PROMPT:
Your response should be every line of the data, written out exactly.

MATERIAL SUPPLIED:
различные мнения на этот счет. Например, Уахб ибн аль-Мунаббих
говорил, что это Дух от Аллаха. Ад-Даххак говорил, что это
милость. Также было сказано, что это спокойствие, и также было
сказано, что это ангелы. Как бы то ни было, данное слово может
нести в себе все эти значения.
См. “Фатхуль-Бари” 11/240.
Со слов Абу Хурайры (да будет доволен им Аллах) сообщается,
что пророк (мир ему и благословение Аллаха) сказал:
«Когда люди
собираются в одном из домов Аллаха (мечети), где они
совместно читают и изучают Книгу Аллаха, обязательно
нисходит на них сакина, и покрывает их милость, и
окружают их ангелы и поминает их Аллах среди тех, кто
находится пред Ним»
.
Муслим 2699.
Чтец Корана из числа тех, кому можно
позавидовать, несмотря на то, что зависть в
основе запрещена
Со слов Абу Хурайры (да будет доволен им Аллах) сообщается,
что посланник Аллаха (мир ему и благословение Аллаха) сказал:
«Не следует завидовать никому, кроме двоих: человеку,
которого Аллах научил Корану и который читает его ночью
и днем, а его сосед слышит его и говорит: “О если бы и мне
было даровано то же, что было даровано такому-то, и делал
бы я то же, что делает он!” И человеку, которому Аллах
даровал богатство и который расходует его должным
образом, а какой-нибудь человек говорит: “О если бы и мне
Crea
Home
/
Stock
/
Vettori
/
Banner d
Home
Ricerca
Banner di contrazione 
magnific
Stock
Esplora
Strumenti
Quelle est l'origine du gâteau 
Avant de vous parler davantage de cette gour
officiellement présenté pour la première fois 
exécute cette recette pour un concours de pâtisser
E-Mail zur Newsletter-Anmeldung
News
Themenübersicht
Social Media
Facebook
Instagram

SOLUTION:
различные мнения на этот счет. Например, Уахб ибн аль-Мунаббих
говорил, что это Дух от Аллаха. Ад-Даххак говорил, что это
милость. Также было сказано, что это спокойствие, и также было
сказано, что это ангелы. Как бы то ни было, данное слово может
нести в себе все эти значения.
См. “Фатхуль-Бари” 11/240.
Со слов Абу Хурайры (да будет доволен им Аллах) сообщается,
что пророк (мир ему и благословение Аллаха) сказал:
«Когда люди
собираются в одном из домов Аллаха (мечети), где они
совместно читают и изучают Книгу Аллаха, обязательно
нисходит на них сакина, и покрывает их милость, и
окружают их ангелы и поминает их Аллах среди тех, кто
находится пред Ним»
.
Муслим 2699.
Чтец Корана из числа тех, кому можно
позавидовать, несмотря на то, что зависть в
основе запрещена
Со слов Абу Хурайры (да будет доволен им Аллах) сообщается,
что посланник Аллаха (мир ему и благословение Аллаха) сказал:
«Не следует завидовать никому, кроме двоих: человеку,
которого Аллах научил Корану и который читает его ночью
и днем, а его сосед слышит его и говорит: “О если бы и мне
было даровано то же, что было даровано такому-то, и делал
бы я то же, что делает он!” И человеку, которому Аллах
даровал богатство и который расходует его должным
образом, а какой-нибудь человек говорит: “О если бы и мне
Crea
Home
/
Stock
/
Vettori
/
Banner d
Home
Ricerca
Banner di contrazione 
magnific
Stock
Esplora
Strumenti
Quelle est l'origine du gâteau 
Avant de vous parler davantage de cette gour
officiellement présenté pour la première fois 
exécute cette recette pour un concours de pâtisser
E-Mail zur Newsletter-Anmeldung
News
Themenübersicht
Social Media
Facebook
Instagram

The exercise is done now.